I've been told that enumerable_thread_specific will improve thread performance but I don't understand why. What is the benefit of using enumerable_thread_specific from the Intel Thread Building Block (TBB) library?

The documentation (link) is somewhat hazy in the motivation but seems to indicate that its purpose is to lazily create items in a list in circumstances where you do not know the number of threads in advance as in the TBB documentation example in the link:

#include <cstdio>
#include <utility>

#include "tbb/task_scheduler_init.h"
#include "tbb/enumerable_thread_specific.h"
#include "tbb/parallel_for.h"
#include "tbb/blocked_range.h"

using namespace tbb;

typedef enumerable_thread_specific< std::pair<int,int> > CounterType;
CounterType MyCounters (std::make_pair(0,0));

struct Body {
     void operator()(const tbb::blocked_range<int> &r) const {
          CounterType::reference my_counter = MyCounters.local();
          ++my_counter.first;
          for (int i = r.begin(); i != r.end(); ++i)
              ++my_counter.second;
     }
};

int main() {
     parallel_for( blocked_range<int>(0, 100000000), Body());

     for (CounterType::const_iterator i = MyCounters.begin();
         i != MyCounters.end(); ++i)
     {
            printf("Thread stats:\n");
            printf("     calls to operator(): %d", i->first);
            printf("     total # of iterations executed: %d\n\n",
                 i->second);
    }
}

Is this really necessary and are there other benefits not being listed?

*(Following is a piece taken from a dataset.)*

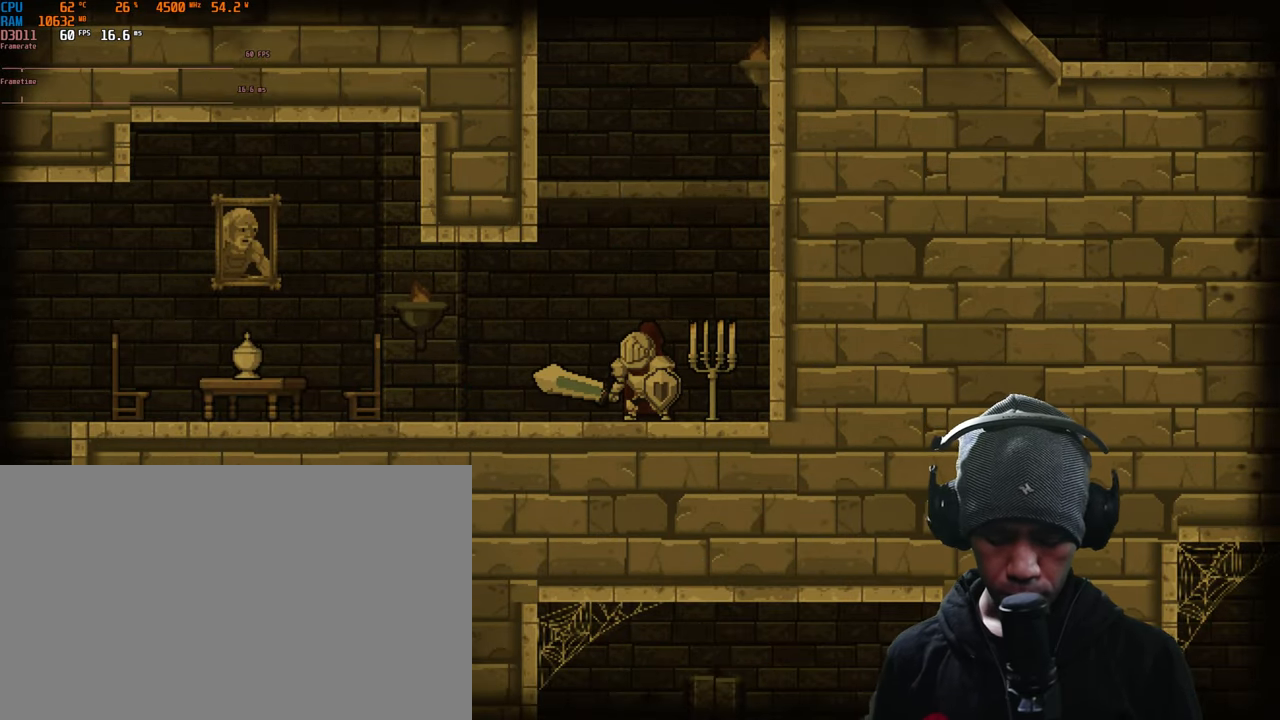
{"dt_ms": 500, "buttons": [], "left_stick": "center", "right_stick": "center", "events": []}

It was indicated that there may be advantages for memory access across threads but it's not clear to me how that happens?


Solution

  • The idea of enumerable_thread_specific is to provide a container around the concept of TLS or thread_local in C++11 so that a value assigned by one thread can be later combined/enumerated in another thread. What actually contributes to the performance benefit is this common property of the aforementioned concepts.

    Generally, TLS allows to avoid contention between threads for the processor cache or a mutex which will occur otherwise for a shared global object. See this blog for more details and explanations for the similar container combinable<> which is also available in TBB.